*WORK REQUEST:*
Where in the data does the word "Накидки" appear? Find those lines and copy them.

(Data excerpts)
┄┄┄┄┄┄┄┄┄┄
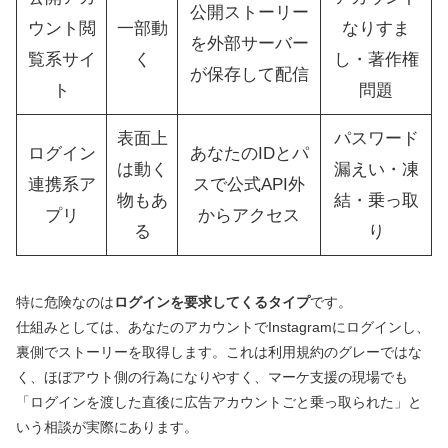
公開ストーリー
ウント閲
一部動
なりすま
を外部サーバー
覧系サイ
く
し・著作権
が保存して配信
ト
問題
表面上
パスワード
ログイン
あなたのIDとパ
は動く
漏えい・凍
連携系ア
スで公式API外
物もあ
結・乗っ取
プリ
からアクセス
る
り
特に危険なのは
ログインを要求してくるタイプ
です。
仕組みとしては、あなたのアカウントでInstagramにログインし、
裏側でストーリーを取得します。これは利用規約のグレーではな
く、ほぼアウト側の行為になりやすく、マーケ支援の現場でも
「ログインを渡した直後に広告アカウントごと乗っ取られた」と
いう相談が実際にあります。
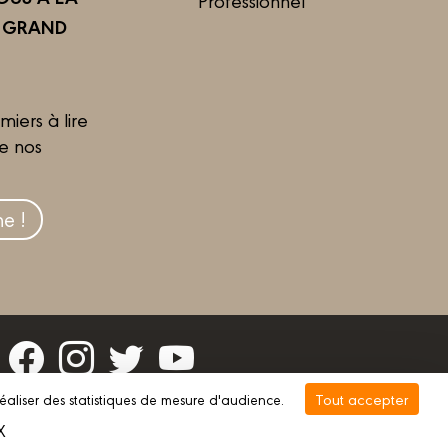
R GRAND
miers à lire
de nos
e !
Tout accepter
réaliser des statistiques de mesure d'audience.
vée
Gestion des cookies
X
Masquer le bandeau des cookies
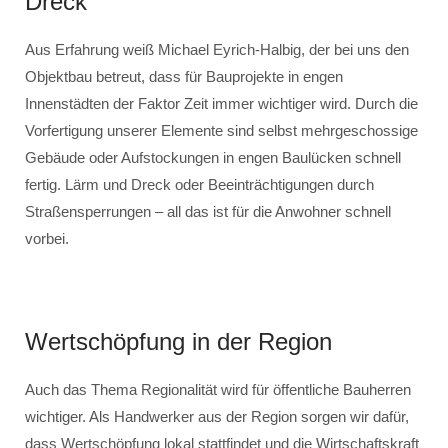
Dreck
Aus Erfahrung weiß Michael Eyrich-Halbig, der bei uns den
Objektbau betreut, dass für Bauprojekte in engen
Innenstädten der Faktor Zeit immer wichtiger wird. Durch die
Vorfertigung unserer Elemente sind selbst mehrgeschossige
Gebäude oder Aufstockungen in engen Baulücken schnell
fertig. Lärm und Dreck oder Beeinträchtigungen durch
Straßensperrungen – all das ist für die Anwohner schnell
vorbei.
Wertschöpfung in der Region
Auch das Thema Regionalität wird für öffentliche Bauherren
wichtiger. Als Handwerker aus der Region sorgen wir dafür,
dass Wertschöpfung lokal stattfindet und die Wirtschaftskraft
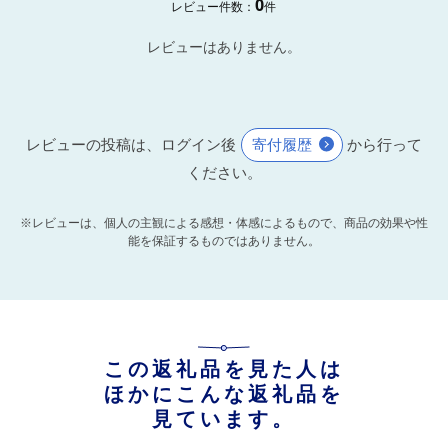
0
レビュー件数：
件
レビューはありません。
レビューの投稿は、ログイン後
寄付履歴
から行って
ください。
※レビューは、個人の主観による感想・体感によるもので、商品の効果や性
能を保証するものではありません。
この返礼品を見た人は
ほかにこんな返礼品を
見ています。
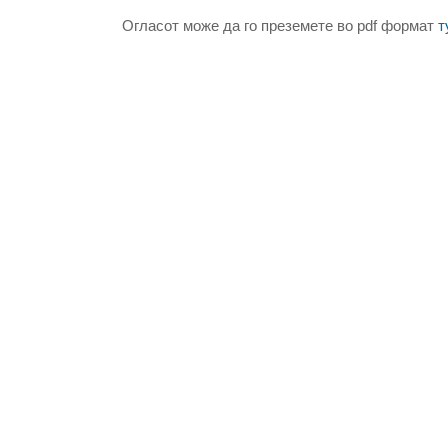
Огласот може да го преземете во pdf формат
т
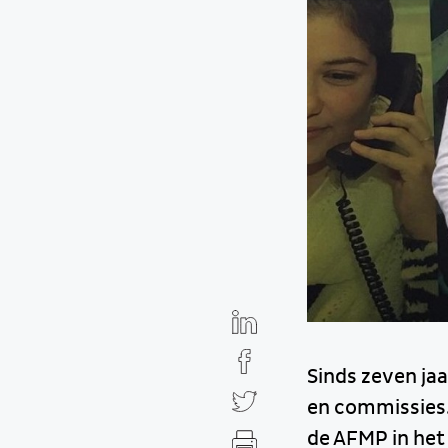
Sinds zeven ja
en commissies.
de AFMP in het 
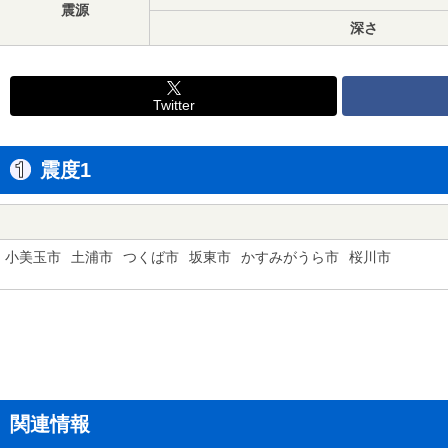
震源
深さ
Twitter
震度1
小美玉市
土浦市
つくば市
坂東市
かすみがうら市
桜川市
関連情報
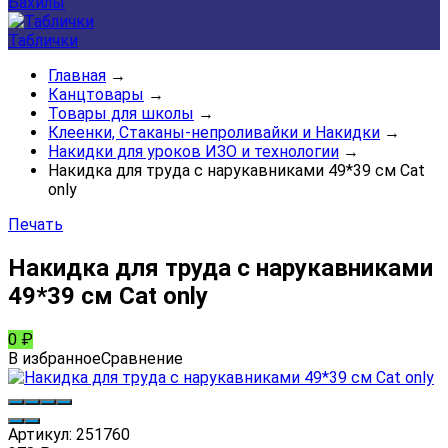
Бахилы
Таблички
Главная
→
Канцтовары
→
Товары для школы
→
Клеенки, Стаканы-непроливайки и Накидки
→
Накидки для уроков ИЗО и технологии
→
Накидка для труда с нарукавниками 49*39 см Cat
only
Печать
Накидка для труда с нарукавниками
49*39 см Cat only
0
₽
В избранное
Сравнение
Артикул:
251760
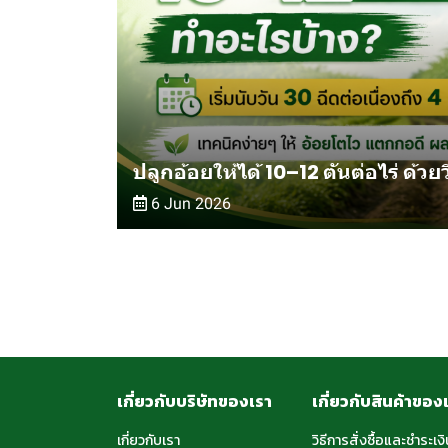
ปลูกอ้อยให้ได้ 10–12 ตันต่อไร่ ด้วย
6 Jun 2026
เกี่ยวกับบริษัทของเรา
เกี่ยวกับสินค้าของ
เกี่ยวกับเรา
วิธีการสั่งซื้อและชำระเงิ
┄┄┄┄┄┄┄┄┄┄
*TASK OUTPUT:*
Клеенки, Стаканы-непроливайки и Накидки
Накидки для уроков ИЗО и технологии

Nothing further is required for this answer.